**Task A**
In the text on monitoring IBM i jobs in MSGW status, give the passage from "The general purposes" up to and including "Job Status Monitor." again, switching "strategy" to "plan".

**Page excerpt**

=== Begin Enclosure ===

Operation Tips and Techniques
This document section provides advice about ways to use OpCon and the IBM i Agent toolkit to automate IBM i operations. Details about how to use the IBM i toolkit components referenced in this section may be found in other topics of this document.
Monitoring for IBM i Jobs in MSGW Status
IBM discontinued its Navigator Monitor support for Job Status monitoring as it began distribution of its all-new IBM Navigator for i. The former solution proposed by SMA for interconnecting that type of Job Status monitor with the OpCon Agent for IBM i is no longer supported by IBM.
SMA has replaced the IBM solution with the Agent's own "Job Status Monitor" server job. The LSAM server job name is JOBSTS. This service is optional and it will only be started automatically if the LSAM Administrator sets the LSAM control that requests this service.
This document section offers suggestions about ways that clients of SMA Technologies can engage the IBM i LSAM Job Status Monitors for the purpose of detecting any jobs in selected IBM i subsystems that are stuck in MSGW status. It describes how to configure a Job Status Monitor to generate a message that can be intercepted by the IBM i LSAM Message Management facility, from which many forms of notification and response can be generated, including OpCon Event commands.
JOBSTS Server Implementation Outline
The strategy recommended by this document is to configure and start the IBM i LSAM Job Status Monitor server. If a job is found in one of the pre-registered IBM i subsystemw with a status of "MSGW", a readily identifiable message will be sent to QSYSOPR. Subsequently, an IBM i LSAM Message Management Parameter record can be configured to recognize this unique message, and attached Capture Rules and Response Rules can capture and communicate specific information about the job. The Response Rules can be used to initiate OpCon services such as notifications and triggers to launch automated OpCon Schedules that might perform error recovery mesures, for example.
The general purposes anticipated by this strategy include:
- The client operations staff and/or administrators can be aggressively notified when any jobs are stuck in the MSGW status.
- As each MSGW event is detected, the client may wish to implement new Message Management rules that can answer and/or respond to the specific messages that are discovered during follow-up research that is initiated by each Monitor event.
- As a result, there should be fewer jobs that are actually stuck, since the IBM i LSAM and OpCon can answer inquiry messages and possibly also initiate self-healing procedures to recover from the anticipated error condition.
The activities required to implement this strategy include:
- Configure the Job Status Monitor.
- See the following descriptions of the LSAM menu options and the screens used to maintain the JOBSTS server features.

=== End Enclosure ===

**Task B**
Write out all of the records below word for word, with nothing changed.

**Task input**
=== Begin Enclosure ===

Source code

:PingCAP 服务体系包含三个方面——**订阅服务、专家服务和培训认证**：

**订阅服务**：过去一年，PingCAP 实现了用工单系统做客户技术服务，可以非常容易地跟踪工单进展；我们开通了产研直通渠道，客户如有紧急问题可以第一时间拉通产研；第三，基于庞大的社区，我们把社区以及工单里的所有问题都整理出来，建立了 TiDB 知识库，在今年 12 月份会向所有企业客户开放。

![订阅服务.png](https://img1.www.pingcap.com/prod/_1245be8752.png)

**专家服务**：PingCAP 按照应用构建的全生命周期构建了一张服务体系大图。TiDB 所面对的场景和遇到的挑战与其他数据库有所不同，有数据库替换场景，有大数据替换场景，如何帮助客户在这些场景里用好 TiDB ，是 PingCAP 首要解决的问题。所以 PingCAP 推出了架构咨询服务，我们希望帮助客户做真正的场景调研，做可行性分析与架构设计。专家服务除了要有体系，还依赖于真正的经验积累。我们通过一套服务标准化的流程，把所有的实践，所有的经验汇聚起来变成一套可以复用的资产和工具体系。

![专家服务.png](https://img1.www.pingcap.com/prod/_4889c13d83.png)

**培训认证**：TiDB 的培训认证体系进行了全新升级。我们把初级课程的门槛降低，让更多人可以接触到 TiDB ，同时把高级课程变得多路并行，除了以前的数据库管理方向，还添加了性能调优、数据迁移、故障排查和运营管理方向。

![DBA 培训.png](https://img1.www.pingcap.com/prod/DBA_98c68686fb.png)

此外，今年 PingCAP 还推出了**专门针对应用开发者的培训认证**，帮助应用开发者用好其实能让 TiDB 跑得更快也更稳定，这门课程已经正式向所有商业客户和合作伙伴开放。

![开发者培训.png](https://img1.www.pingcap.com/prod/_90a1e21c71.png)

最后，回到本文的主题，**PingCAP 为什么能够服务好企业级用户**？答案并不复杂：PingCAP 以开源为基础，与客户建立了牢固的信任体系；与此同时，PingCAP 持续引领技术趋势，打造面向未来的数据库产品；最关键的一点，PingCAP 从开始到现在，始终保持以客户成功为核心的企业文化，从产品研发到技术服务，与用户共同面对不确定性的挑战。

=== End Enclosure ===

**Written response A**
The general purposes anticipated by this plan include:
- The client operations staff and/or administrators can be aggressively notified when any jobs are stuck in the MSGW status.
- As each MSGW event is detected, the client may wish to implement new Message Management rules that can answer and/or respond to the specific messages that are discovered during follow-up research that is initiated by each Monitor event.
- As a result, there should be fewer jobs that are actually stuck, since the IBM i LSAM and OpCon can answer inquiry messages and possibly also initiate self-healing procedures to recover from the anticipated error condition.
The activities required to implement this plan include:
- Configure the Job Status Monitor.

**Written response B**
Source code

:PingCAP 服务体系包含三个方面——**订阅服务、专家服务和培训认证**：

**订阅服务**：过去一年，PingCAP 实现了用工单系统做客户技术服务，可以非常容易地跟踪工单进展；我们开通了产研直通渠道，客户如有紧急问题可以第一时间拉通产研；第三，基于庞大的社区，我们把社区以及工单里的所有问题都整理出来，建立了 TiDB 知识库，在今年 12 月份会向所有企业客户开放。

![订阅服务.png](https://img1.www.pingcap.com/prod/_1245be8752.png)

**专家服务**：PingCAP 按照应用构建的全生命周期构建了一张服务体系大图。TiDB 所面对的场景和遇到的挑战与其他数据库有所不同，有数据库替换场景，有大数据替换场景，如何帮助客户在这些场景里用好 TiDB ，是 PingCAP 首要解决的问题。所以 PingCAP 推出了架构咨询服务，我们希望帮助客户做真正的场景调研，做可行性分析与架构设计。专家服务除了要有体系，还依赖于真正的经验积累。我们通过一套服务标准化的流程，把所有的实践，所有的经验汇聚起来变成一套可以复用的资产和工具体系。

![专家服务.png](https://img1.www.pingcap.com/prod/_4889c13d83.png)

**培训认证**：TiDB 的培训认证体系进行了全新升级。我们把初级课程的门槛降低，让更多人可以接触到 TiDB ，同时把高级课程变得多路并行，除了以前的数据库管理方向，还添加了性能调优、数据迁移、故障排查和运营管理方向。

![DBA 培训.png](https://img1.www.pingcap.com/prod/DBA_98c68686fb.png)

此外，今年 PingCAP 还推出了**专门针对应用开发者的培训认证**，帮助应用开发者用好其实能让 TiDB 跑得更快也更稳定，这门课程已经正式向所有商业客户和合作伙伴开放。

![开发者培训.png](https://img1.www.pingcap.com/prod/_90a1e21c71.png)

最后，回到本文的主题，**PingCAP 为什么能够服务好企业级用户**？答案并不复杂：PingCAP 以开源为基础，与客户建立了牢固的信任体系；与此同时，PingCAP 持续引领技术趋势，打造面向未来的数据库产品；最关键的一点，PingCAP 从开始到现在，始终保持以客户成功为核心的企业文化，从产品研发到技术服务，与用户共同面对不确定性的挑战。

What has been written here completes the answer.